I wish i could ignore it,but in fact the standard basis is

$\left|\frac{3}{2},\frac{3}{2}\right\rangle=\left(\begin{array}{cc}1\\0\\0\\0\end{array}\right), \left|\frac{3}{2},\frac{1}{2}\right\rangle=\left(\begin{array}{cc}0\\1\\0\\0\end{array}\right), \left|\frac{3}{2},-\frac{1}{2}\right\rangle=\left(\begin{array}{cc}0\\0\\1\\0\end{array}\right), \left|\frac{3}{2},-\frac{3}{2}\right\rangle=\left(\begin{array}{cc}0\\0\\0\\1\end{array}\right)$

Actually u don't need the exact form of the basis vectors and neither the operators,but that's another story.

Daniel.

 

[assyrian_77]

I know, that is the basis I used. I meant ignore the fact that I thought this wasn't the basis. I was wrong.

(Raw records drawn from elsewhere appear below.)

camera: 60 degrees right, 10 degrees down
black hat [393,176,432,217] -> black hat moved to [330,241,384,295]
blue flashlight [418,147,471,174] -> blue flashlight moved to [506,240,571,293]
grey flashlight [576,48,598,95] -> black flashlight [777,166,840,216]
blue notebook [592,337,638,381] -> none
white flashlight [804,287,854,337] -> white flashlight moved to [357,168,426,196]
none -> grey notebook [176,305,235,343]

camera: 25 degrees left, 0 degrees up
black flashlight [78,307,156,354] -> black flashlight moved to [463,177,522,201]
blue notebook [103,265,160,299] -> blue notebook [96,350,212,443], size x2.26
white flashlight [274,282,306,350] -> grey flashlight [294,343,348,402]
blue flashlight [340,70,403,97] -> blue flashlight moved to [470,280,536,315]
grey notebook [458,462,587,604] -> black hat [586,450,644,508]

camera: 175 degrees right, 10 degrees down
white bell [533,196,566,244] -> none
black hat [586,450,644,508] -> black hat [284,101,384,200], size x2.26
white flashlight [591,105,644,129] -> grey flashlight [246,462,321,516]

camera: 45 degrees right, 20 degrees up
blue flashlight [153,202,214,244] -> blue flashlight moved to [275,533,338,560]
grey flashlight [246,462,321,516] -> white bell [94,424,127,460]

There is of course a simpler way of getting the energies. Simply by using

$H=\frac{1}{2}J(S_{tot}(S_{tot}+1)-S_1(S_1+1)-S_2(S_2+1))$

where $S_1=S_2=\frac{3}{2}$ and $S_{tot}$ takes the values 3,2,1, and 0.

However, doing it this way, how can I find out the degeneracies?

 

[dextercioby]

How did u get that Hamiltonian...?

Daniel.

 

[assyrian_77]

Ok, we have $H=J\bar{S}_1\cdot\bar{S}_2$.

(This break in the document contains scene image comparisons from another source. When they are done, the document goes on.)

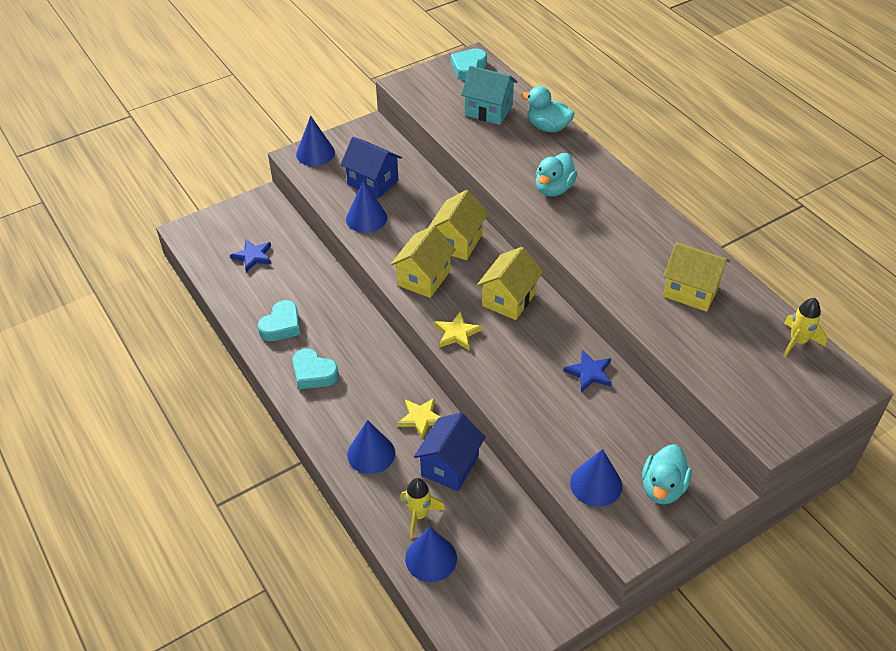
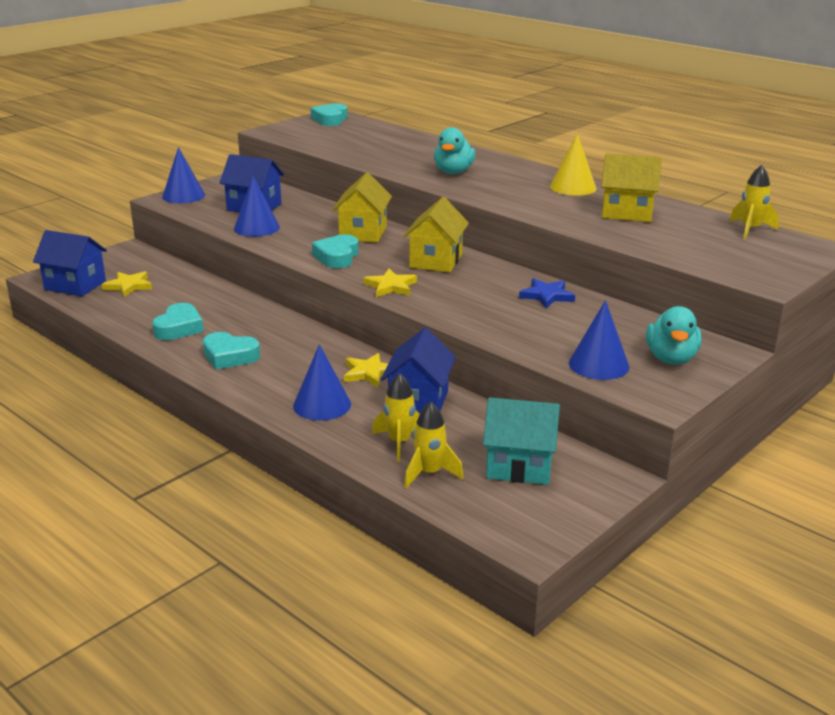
camera: 15 degrees left, 20 degrees down
blue star [230,240,271,272] -> yellow star [102,271,152,297]
yellow house [391,226,456,298] -> turquoise heart [312,235,359,268]
blue cone [405,527,457,582] -> yellow rocket [404,402,464,489]
turquoise house [461,66,518,125] -> turquoise house moved to [483,397,560,485]
turquoise duck [521,86,575,132] -> none
none -> blue house [33,230,107,296]
none -> yellow cone [550,133,596,196]

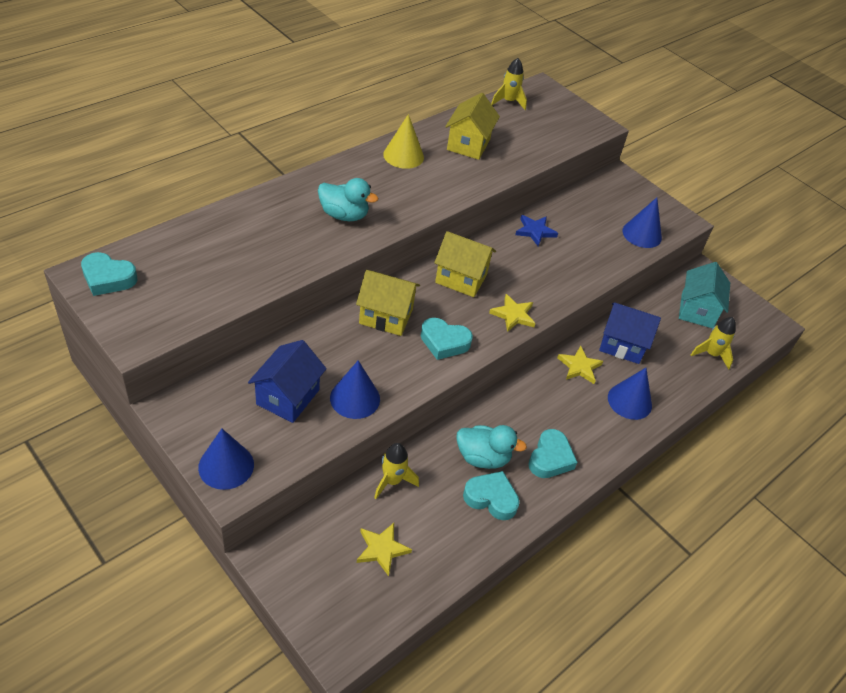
camera: 90 degrees left, 20 degrees up
blue house [33,230,107,296] -> none
yellow rocket [372,373,420,462] -> yellow rocket moved to [374,443,419,499]
turquoise duck [646,306,702,364] -> turquoise duck moved to [457,425,527,469]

However, we know that $\bar{S}_{tot}=\bar{S}_1+\bar{S}_2$.

Squaring both sides: $\bar{S}_{tot}^2=(\bar{S}_1+\bar{S}_2)^2=\bar{S}_1^2+\bar{S}_2^2+2\bar{S}_1\cdot\bar{S}_2$.

Hence, the Hamiltonian can be written $H=\frac{1}{2}J(\bar{S}_{tot}^2-\bar{S}_1^2-\bar{S}_2^2)$.

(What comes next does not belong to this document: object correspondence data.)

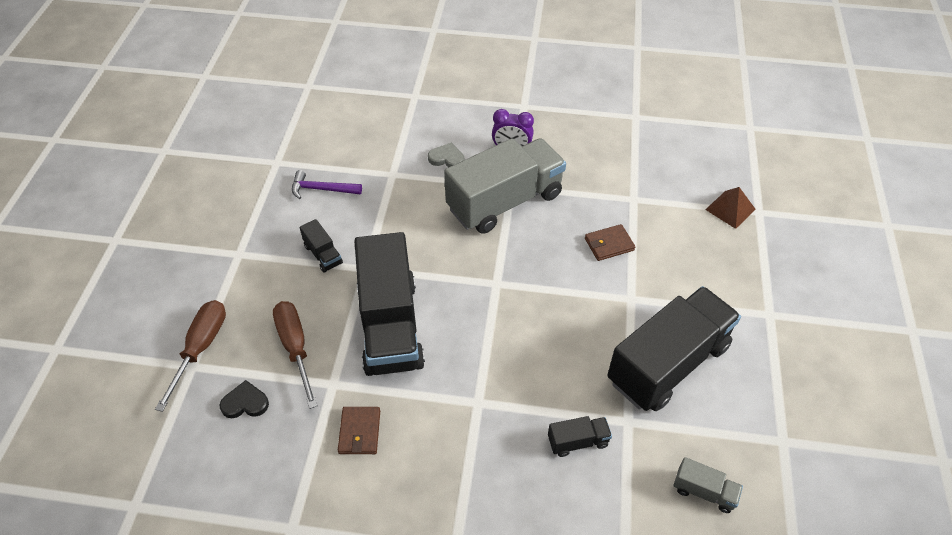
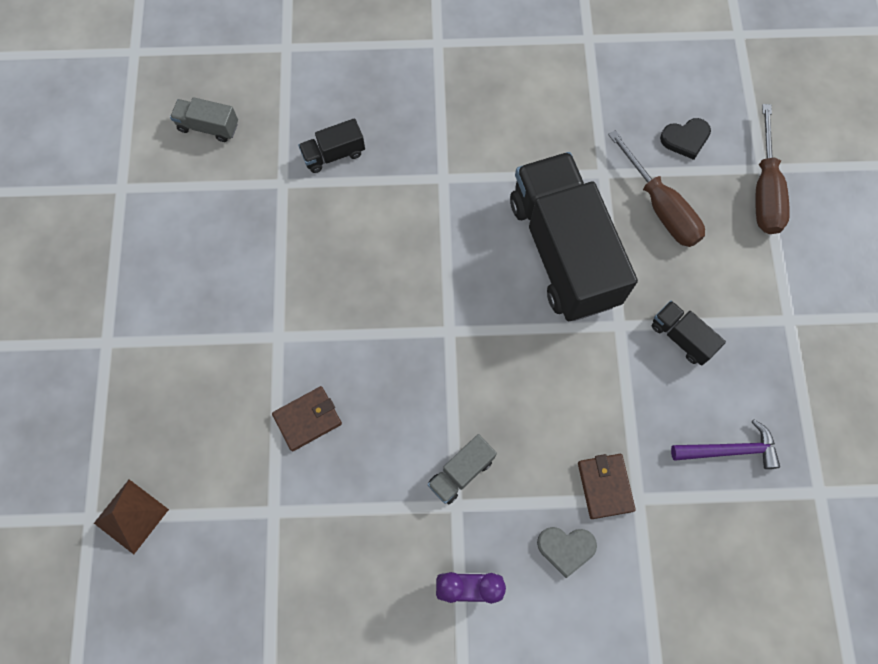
camera: 170 degrees right, 20 degrees up
brown wallet [338,407,380,454] -> brown wallet moved to [578,454,636,519]
grey truck [444,138,566,234] -> grey truck [428,434,497,504], size x0.41
black truck [608,286,741,411] -> none

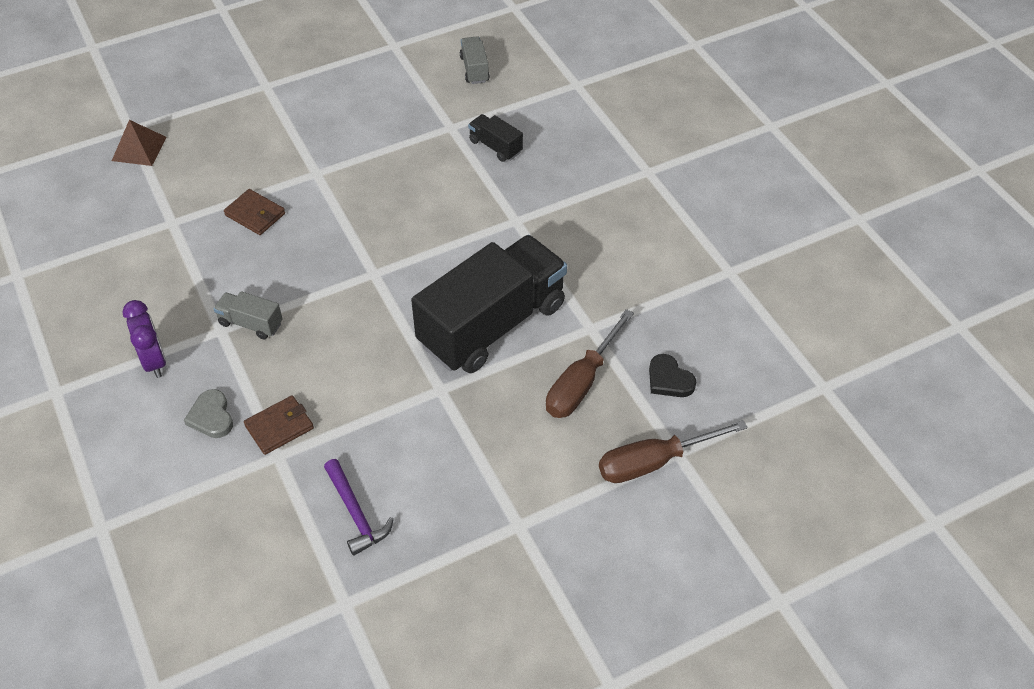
camera: 65 degrees right, 20 degrees down
black truck [652,301,726,366] -> none

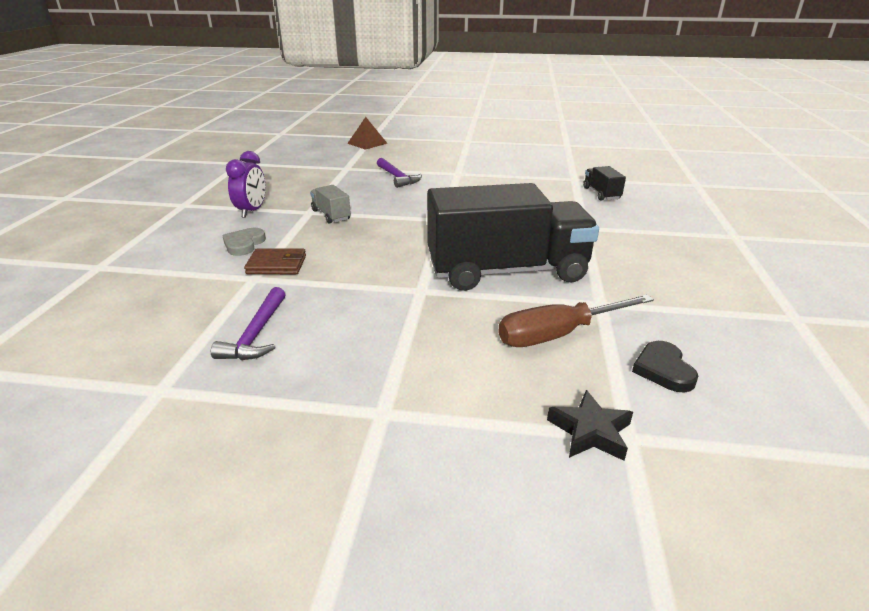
camera: 35 degrees right, 20 degrees down
brown wallet [224,189,285,235] -> purple hammer [377,158,422,188]
grey truck [460,37,490,84] -> none
brown screwdriver [599,420,748,483] -> black star [547,390,633,461]

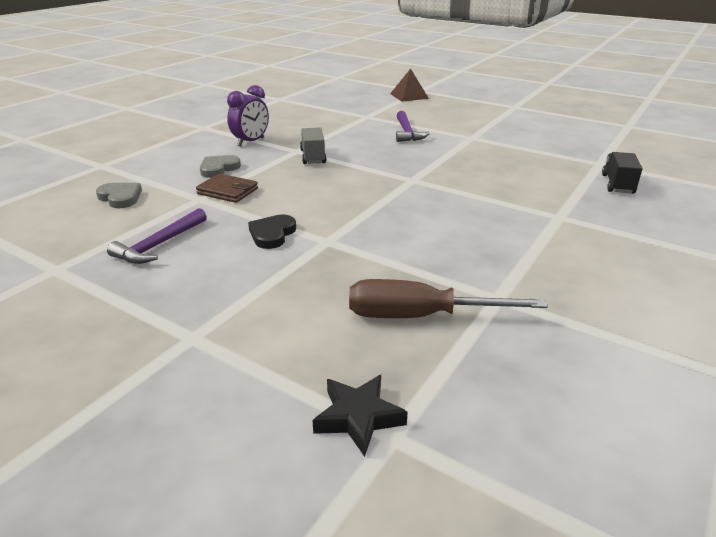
camera: 25 degrees right, 0 degrees up
black truck [427,183,599,291] -> none
black heart [632,341,698,393] -> black heart moved to [248,214,296,249]
none -> grey heart [96,183,142,208]

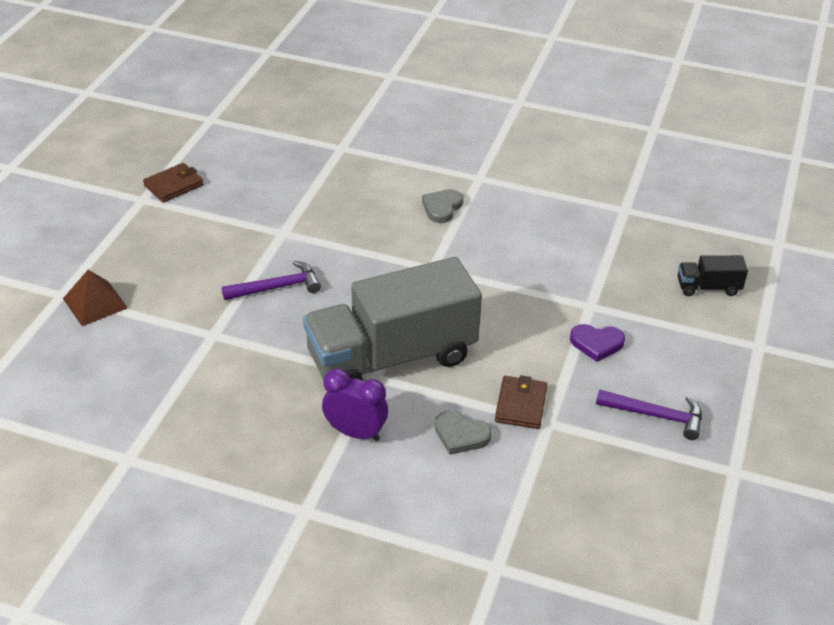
camera: 105 degrees left, 10 degrees up
grey heart [96,183,142,208] -> grey heart moved to [422,189,463,223]
black heart [248,214,296,249] -> purple heart [570,324,625,362]
grey truck [300,127,326,164] -> grey truck [303,257,482,381], size x2.43
black star [312,375,408,457] -> none
brown screwdriver [349,279,548,318] -> none
black truck [602,152,642,194] -> black truck moved to [678,255,748,296]
none -> brown wallet [143,163,204,203]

Therefore, the energy eigenvalues (and not the Hamiltonian, sorry) are

$$E=\frac{1}{2}J(S_{tot}(S_{tot}+1)-S_1(S_1+1)-S_2(S_2+1))$$


where I used $S^2|\Psi\rangle=S(S+1)|\Psi\rangle$ (with $\hbar=1$).

Still, doing it like this, I don't know how I can find out the degeneracies.